Staf Ahli Ketua Pembina Yayasan, Untung Sangaji, mengatakan penemuan itu bermula saat pihak sekolah hendak membuka sebuah ruangan yang akan digunakan untuk kebutuhan operasional guru dan kepentingan aktivitas sekolah.
Saat pintu ruangan dibuka bersama polisi, mereka menemukan sejumlah barang yang diduga berkaitan dengan senjata api.
“Kami awalnya ingin membuka sebuah ruangan untuk kebutuhan anak sekolah. Namun, tiba-tiba ketika kami membuka ruangan untuk kepentingan sekolah ini, kami temukan peralatan yang disebut senjata. Airsoft gun yang bisa membunuh karena larasnya itu polos tidak ada alur,” kata Untung di Polres Metro Jakarta Selatan, Kamis.
Pemeriksaan lebih lanjut di ruangan yang sebelumnya digunakan mantan Kepala Yayasan berinisial IWD mengungkap keberadaan 995 pucuk senjata, amunisi, aksesori senjata, alat pembuat peluru, serta barang yang diduga narkotika jenis sabu dan ganja. Di lokasi yang sama juga ditemukan VCD porno.

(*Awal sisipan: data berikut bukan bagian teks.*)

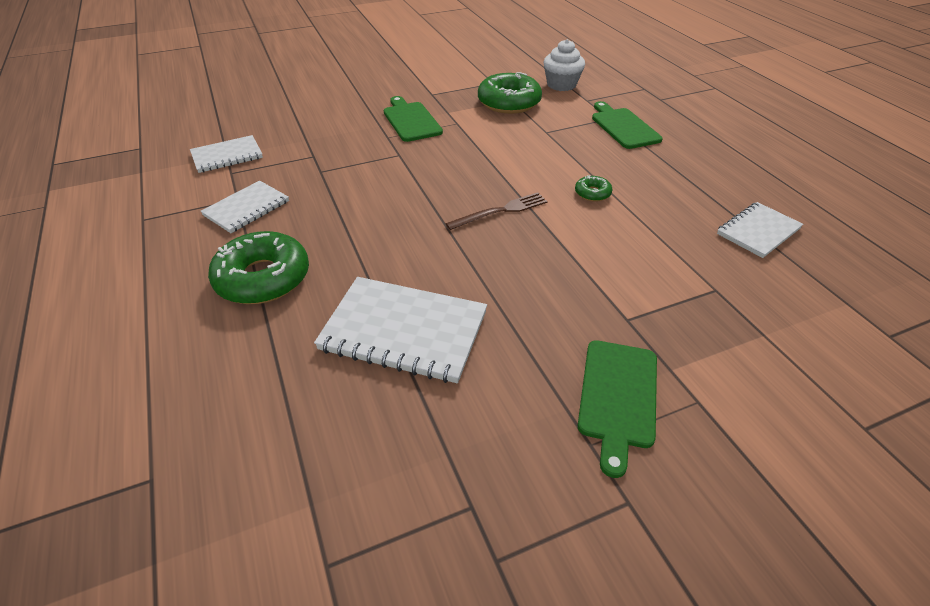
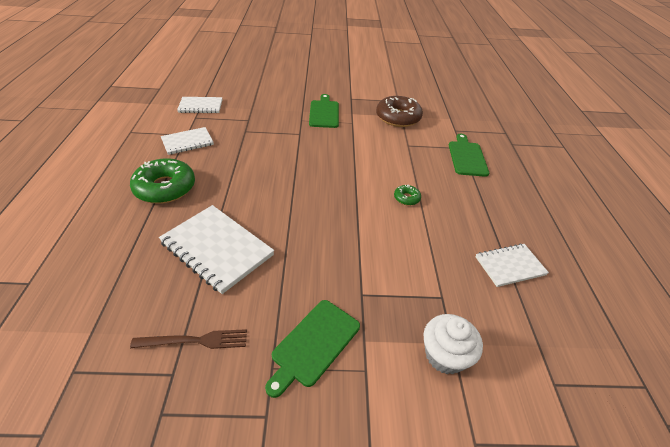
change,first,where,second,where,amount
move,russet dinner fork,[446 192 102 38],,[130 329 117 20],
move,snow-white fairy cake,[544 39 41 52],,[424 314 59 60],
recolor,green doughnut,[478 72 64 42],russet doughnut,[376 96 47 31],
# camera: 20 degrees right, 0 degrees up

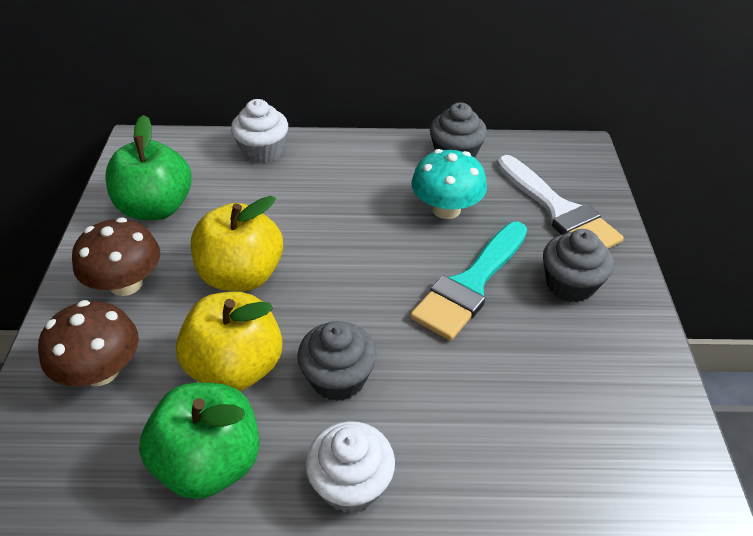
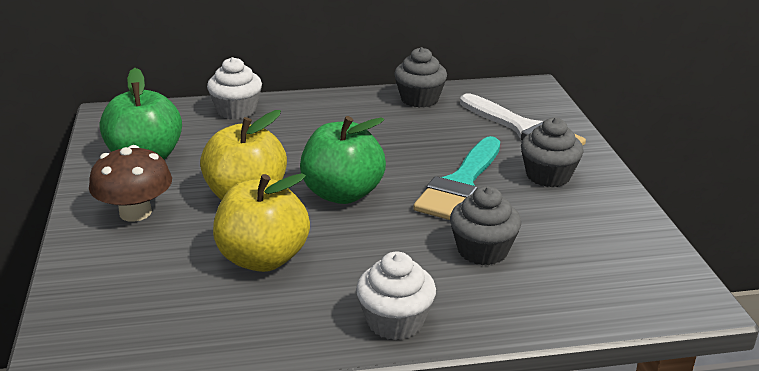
change,first,where,second,where,amount
delete,russet fungus,[38 300 101 86],,,
delete,aqua fungus,[411 149 76 70],,,
move,green apple fruit,[139 383 121 116],,[300 116 86 88],
move,grey fairy cake,[297 321 80 80],,[450 186 71 79],
# camera: 10 degrees left, 15 degrees down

Untung mengaku heran berbagai barang tersebut dapat disimpan di lingkungan sekolah yang menaungi jenjang TK, SD, SMP, hingga SMA.
“Alat pembuat peluru, kok bisa ada di lingkungan sekolah ini? Kenapa di sekolah yang sangat kita hormati, TK, SD, SMP, SMA ini ada orang yang diam-diam melakukan kegiatannya di situ?” ujarnya.
Polres Metro Jakarta Selatan membenarkan adanya temuan senjata api dan airsoft gun di salah satu ruangan yayasan sekolah swasta tersebut. Polisi menerima laporan masyarakat mengenai temuan itu pada 15 Juli 2026.
Sebagai dasar penanganan awal, penyidik membuat Laporan Polisi Model A sebelum melanjutkan proses penyelidikan terhadap temuan tersebut.